* Written task: Pull every line with "makepkg" from the data.

* Data for processing:
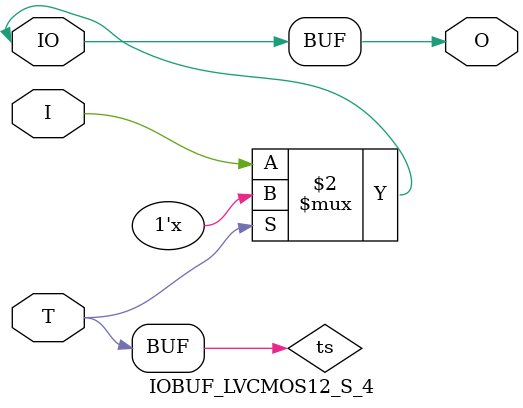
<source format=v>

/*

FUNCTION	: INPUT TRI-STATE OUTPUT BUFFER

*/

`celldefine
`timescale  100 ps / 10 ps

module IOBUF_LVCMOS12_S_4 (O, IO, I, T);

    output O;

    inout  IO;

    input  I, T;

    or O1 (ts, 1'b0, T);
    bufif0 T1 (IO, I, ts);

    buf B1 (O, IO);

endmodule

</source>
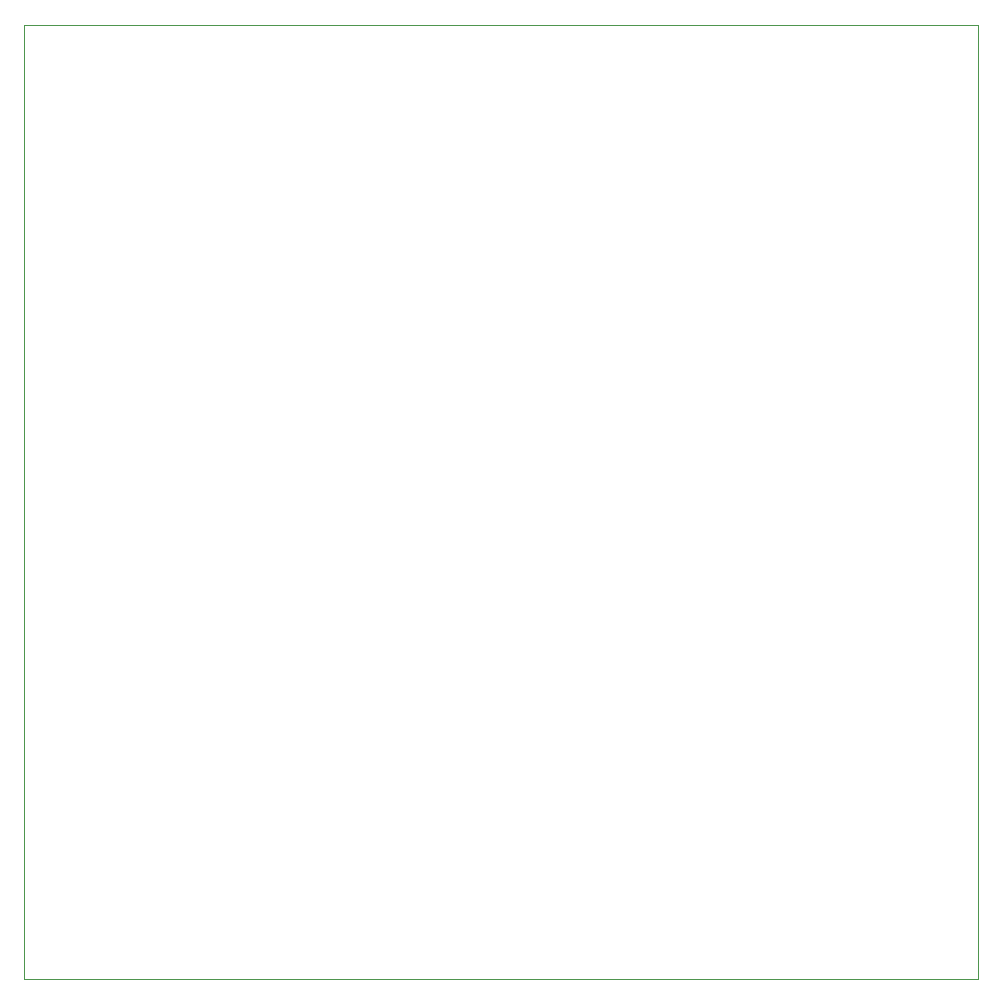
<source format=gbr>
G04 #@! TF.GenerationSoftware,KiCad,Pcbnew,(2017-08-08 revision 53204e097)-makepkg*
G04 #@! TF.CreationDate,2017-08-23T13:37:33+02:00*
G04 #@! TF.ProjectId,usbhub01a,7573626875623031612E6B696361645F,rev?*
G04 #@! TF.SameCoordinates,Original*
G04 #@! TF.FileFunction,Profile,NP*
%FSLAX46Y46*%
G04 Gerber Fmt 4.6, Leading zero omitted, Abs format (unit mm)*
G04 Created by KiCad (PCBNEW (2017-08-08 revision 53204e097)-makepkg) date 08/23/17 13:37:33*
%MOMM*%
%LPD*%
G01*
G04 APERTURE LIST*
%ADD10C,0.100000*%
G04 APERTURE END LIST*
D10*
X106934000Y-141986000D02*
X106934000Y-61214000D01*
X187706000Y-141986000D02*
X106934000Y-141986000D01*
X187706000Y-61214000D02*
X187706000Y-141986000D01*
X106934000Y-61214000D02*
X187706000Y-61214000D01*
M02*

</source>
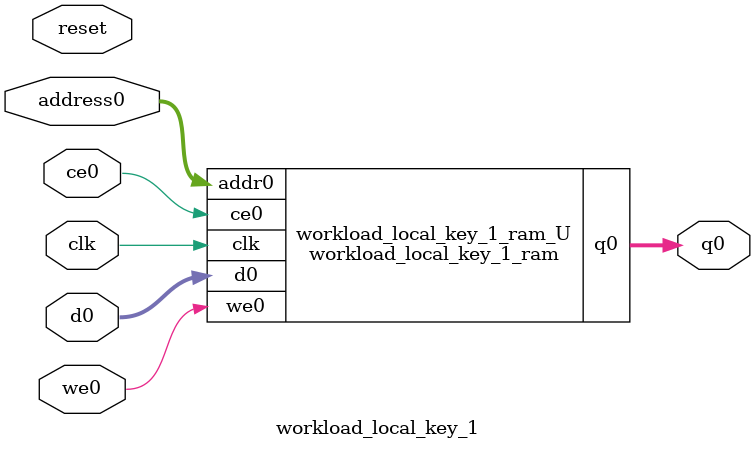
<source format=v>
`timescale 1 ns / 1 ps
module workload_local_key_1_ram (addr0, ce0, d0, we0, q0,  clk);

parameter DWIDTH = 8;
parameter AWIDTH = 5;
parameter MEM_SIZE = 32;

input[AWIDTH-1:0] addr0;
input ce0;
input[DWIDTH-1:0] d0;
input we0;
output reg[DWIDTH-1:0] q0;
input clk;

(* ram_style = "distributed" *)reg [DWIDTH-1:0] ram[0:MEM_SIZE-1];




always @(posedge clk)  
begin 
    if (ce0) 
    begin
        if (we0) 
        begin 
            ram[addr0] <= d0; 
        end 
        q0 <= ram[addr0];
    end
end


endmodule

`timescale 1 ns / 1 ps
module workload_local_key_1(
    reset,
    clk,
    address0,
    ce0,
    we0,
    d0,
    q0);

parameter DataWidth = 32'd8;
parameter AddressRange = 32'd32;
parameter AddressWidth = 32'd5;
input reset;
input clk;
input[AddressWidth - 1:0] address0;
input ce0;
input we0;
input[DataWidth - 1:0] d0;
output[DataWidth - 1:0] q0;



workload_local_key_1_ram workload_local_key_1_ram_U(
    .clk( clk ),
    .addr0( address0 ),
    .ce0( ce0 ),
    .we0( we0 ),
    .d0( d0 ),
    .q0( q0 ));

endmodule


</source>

* Result of this task:
G04 #@! TF.GenerationSoftware,KiCad,Pcbnew,(2017-08-08 revision 53204e097)-makepkg*
G04 Created by KiCad (PCBNEW (2017-08-08 revision 53204e097)-makepkg) date 08/23/17 13:37:33*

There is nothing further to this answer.